• HOW TO COMPLETE THIS TASK
Transcribe exactly, and only, the lines that fall between the line containing "Figure 7. 1" and the last line of the material, both ends included, omitting any pictures.
[Opening DATA EXCERPT section]
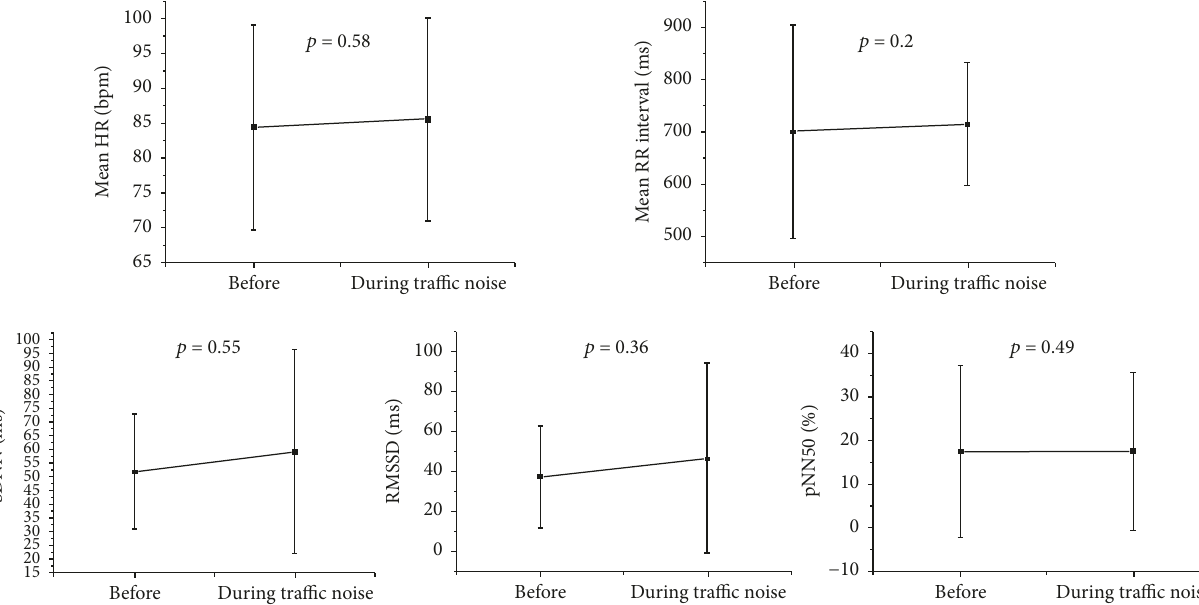
Figure 3: Mean heart rate and HRV analysis before (control) and during traffic noise exposure. pNN50: the percentage of adjacent RR intervals with a difference of duration greater than 50ms; RMSSD: root-mean square of differences between adjacent normal RR intervals in a time interval; SDNN: standard deviation of normal-to-normal RR intervals; HR: heart rate; 𝑝 : level of significance.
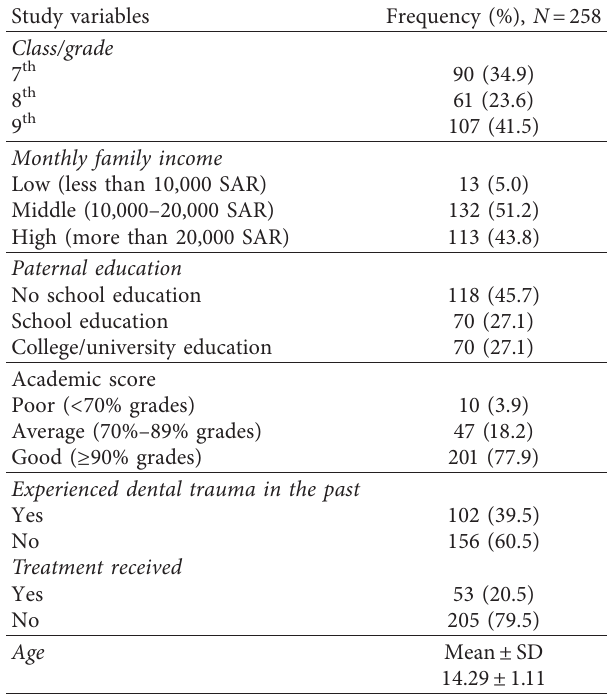
Table 1: Demographic profile of study participants. Study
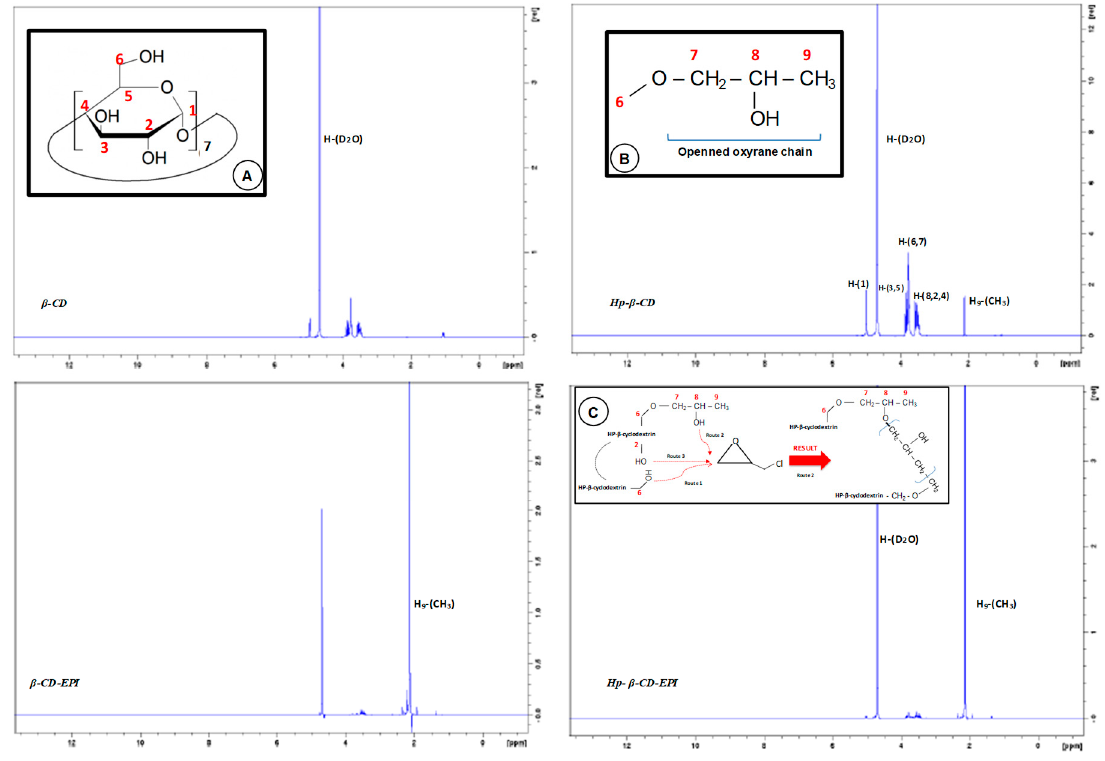
Figure 7. 1 H-NMR spectra of β -CD, HP- β CD, β - and HP- β -CD EPI polymers. Inset: A: β -CD monomer glucose unit chemical structure; B: HP- β -CD spacer arm; C: Possible ways to open oxyrane ring by OH groups.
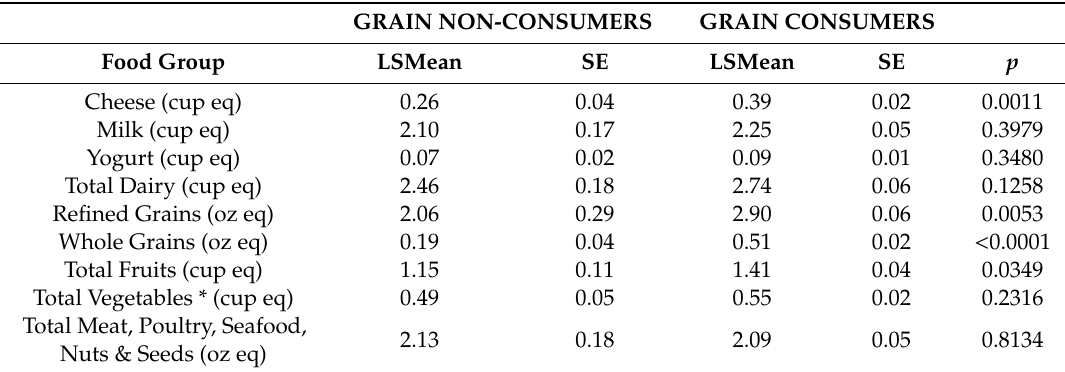
Table 6. Mean (SE) food group intake for 13- to 23-month-old grain consumers vs. grain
[Closing DATA EXCERPT section]
• ANSWER FOR THE TASK
Figure 7. 1 H-NMR spectra of β -CD, HP- β CD, β - and HP- β -CD EPI polymers. Inset: A: β -CD monomer glucose unit chemical structure; B: HP- β -CD spacer arm; C: Possible ways to open oxyrane ring by OH groups.
Table 6. Mean (SE) food group intake for 13- to 23-month-old grain consumers vs. grain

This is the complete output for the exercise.